Unlike Praxeas, Sabellius never relented in what he taught. He was excommunicated by Pope Calixtus in 220 CE. However, while it is known that he had followers, none of them were reported to have been excommunicated or disciplined in any way. Also, while Praxeas’s teachings died out when he converted away from them, Sabellianism persisted. Epiphanius of Salamis, writing in the late 4th century, claimed that there were Sabellians in his time in places as far from each other as Mesopotamia and the environs of Rome.
Yet another modalist who may have overlapped a bit with Sabellius was another Anatolian priest, named Noetus, who’d made his way to Rome. The heretic-hunter Hippolytus of Rome reports he taught his own form of Patripassianism. The innovation he introduced into this perspective was to assert that the Son (i.e. Jesus of Nazareth) was the visible manifestation of God the Father, and the Holy Spirit was an invisible manifestation of him following Jesus’s ascension.
All of this is very much in line with Sabellius’s time-dimensional way of separating the three persons of the Godhead, but as with Praxeas before him, there’s nothing that suggests Noetus had been aware of Sabellius. Also, there’s no record of any action being taken against Noetus. And there’s no evidence his teachings had any lasting effect on Christianity (as had those of Sabellius, which endured for at least a couple centuries after his own time).
That only one of these modalist teachers (i.e. Sabellius) was disciplined by the Church shows that these types of teachings had little real effect on Christendom as a whole. As has been explained at length, the Trinity doctrine did not emerge explicitly until the late 4th century; but prior to that, Christian thinking had largely been moving in that direction for quite some time.
Based on what the various Church Fathers have to say, the idea that God the Father suffered and died on the cross was a serious stumbling block for many early Christians. It was something they couldn’t fathom … even if they also viewed God as a single being, yet one of their core beliefs was that Jesus of Nazareth was also God who’d died on the cross and had been resurrected.
Most extant Christian sects descend from those which had participated in the First Council of Constantinople in 381 and adopted what is viewed as a the Trinity doctrine. They reject any conception of the three persons of the Godhead as mere manifestations, appearances, or “modes” of the singular Deity. As this doctrine teaches, God is unified as one Being but exists as three distinct Persons and those Persons have individual natures and reality.

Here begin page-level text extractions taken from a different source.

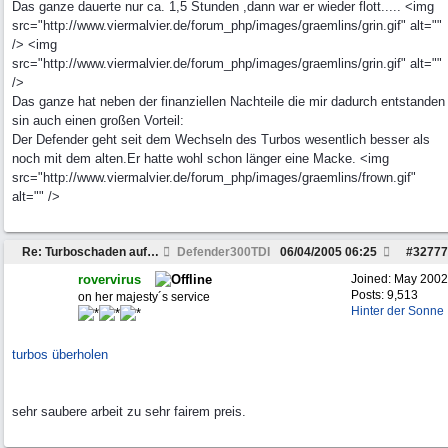
Das ganze dauerte nur ca. 1,5 Stunden ,dann war er wieder flott..... <img
src="http://www.viermalvier.de/forum_php/images/graemlins/grin.gif" alt=""
/> <img
src="http://www.viermalvier.de/forum_php/images/graemlins/grin.gif" alt=""
/>
Das ganze hat neben der finanziellen Nachteile die mir dadurch entstanden
sin auch einen großen Vorteil:
Der Defender geht seit dem Wechseln des Turbos wesentlich besser als
noch mit dem alten.Er hatte wohl schon länger eine Macke. <img
src="http://www.viermalvier.de/forum_php/images/graemlins/frown.gif"
alt="" />
Re: Turboschaden auf der Urlaubsfahrt....
Defender300TDI
06/04/2005
06:25
#
32777
rovervirus
Joined:
May 2002
Posts: 9,513
on her majesty´s service
Hinter der Sonne
turbos überholen
sehr saubere arbeit zu sehr fairem preis.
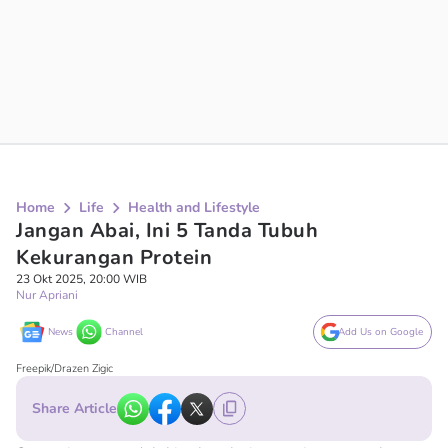
Home
Life
Health and Lifestyle
Jangan Abai, Ini 5 Tanda Tubuh
Kekurangan Protein
23 Okt 2025, 20:00 WIB
Nur Apriani
News
Channel
Add Us on Google
Freepik/Drazen Zigic
Share Article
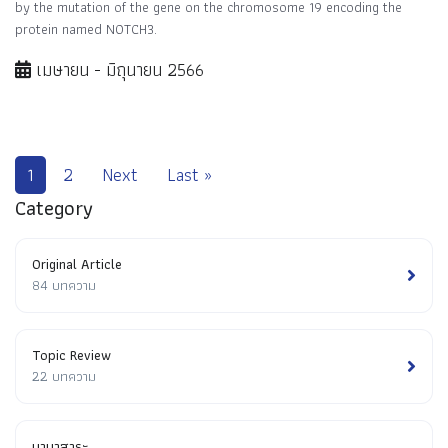
by the mutation of the gene on the chromosome 19 encoding the
protein named NOTCH3.
เมษายน - มิถุนายน 2566
1
2
Next
Last »
Category
Original Article
84 บทความ
Topic Review
22 บทความ
นานาสาระ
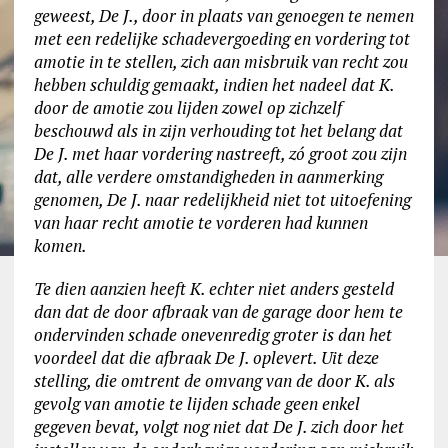
geweest, De J., door in plaats van genoegen te nemen
met een redelijke schadevergoeding en vordering tot
amotie in te stellen, zich aan misbruik van recht zou
hebben schuldig gemaakt, indien het nadeel dat K.
door de amotie zou lijden zowel op zichzelf
beschouwd als in zijn verhouding tot het belang dat
De J. met haar vordering nastreeft, zó groot zou zijn
dat, alle verdere omstandigheden in aanmerking
genomen, De J. naar redelijkheid niet tot uitoefening
van haar recht amotie te vorderen had kunnen
komen.
Te dien aanzien heeft K. echter niet anders gesteld
dan dat de door afbraak van de garage door hem te
ondervinden schade onevenredig groter is dan het
voordeel dat die afbraak De J. oplevert. Uit deze
stelling, die omtrent de omvang van de door K. als
gevolg van amotie te lijden schade geen enkel
gegeven bevat, volgt nog niet dat De J. zich door het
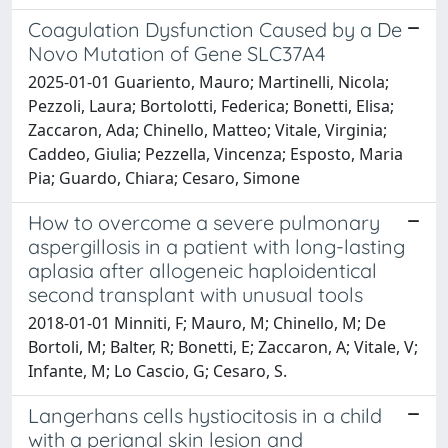
Coagulation Dysfunction Caused by a De
Novo Mutation of Gene SLC37A4
2025-01-01 Guariento, Mauro; Martinelli, Nicola;
Pezzoli, Laura; Bortolotti, Federica; Bonetti, Elisa;
Zaccaron, Ada; Chinello, Matteo; Vitale, Virginia;
Caddeo, Giulia; Pezzella, Vincenza; Esposto, Maria
Pia; Guardo, Chiara; Cesaro, Simone
How to overcome a severe pulmonary
aspergillosis in a patient with long-lasting
aplasia after allogeneic haploidentical
second transplant with unusual tools
2018-01-01 Minniti, F; Mauro, M; Chinello, M; De
Bortoli, M; Balter, R; Bonetti, E; Zaccaron, A; Vitale, V;
Infante, M; Lo Cascio, G; Cesaro, S.
Langerhans cells hystiocitosis in a child
with a perianal skin lesion and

It was that Council that acted as the figurative nail in the coffin of modalist viewpoints. Ironically, though, if you speak to the average Christian lay person, s/he would very likely agree with the idea that the three Persons of the Godhead are simply different ways in which the unitary God interacts with humanity. That goes to show how well the Trinity doctrine is understood by followers of Christianity … which is to say, most of them don’t actually understand it in any meaningful detail.
Early Christians are no different. They wrestled often with the inherent irrationality of the explicit premises on which their religion was based. But it wasn’t only early Christians who did so; even in the 21st century there are some Christian sects (e.g. Oneness Pentecostalism) which have modalist doctrines and provide teachings which are essentially modern variations of what Praxeas, Sabellius, etc. had offered.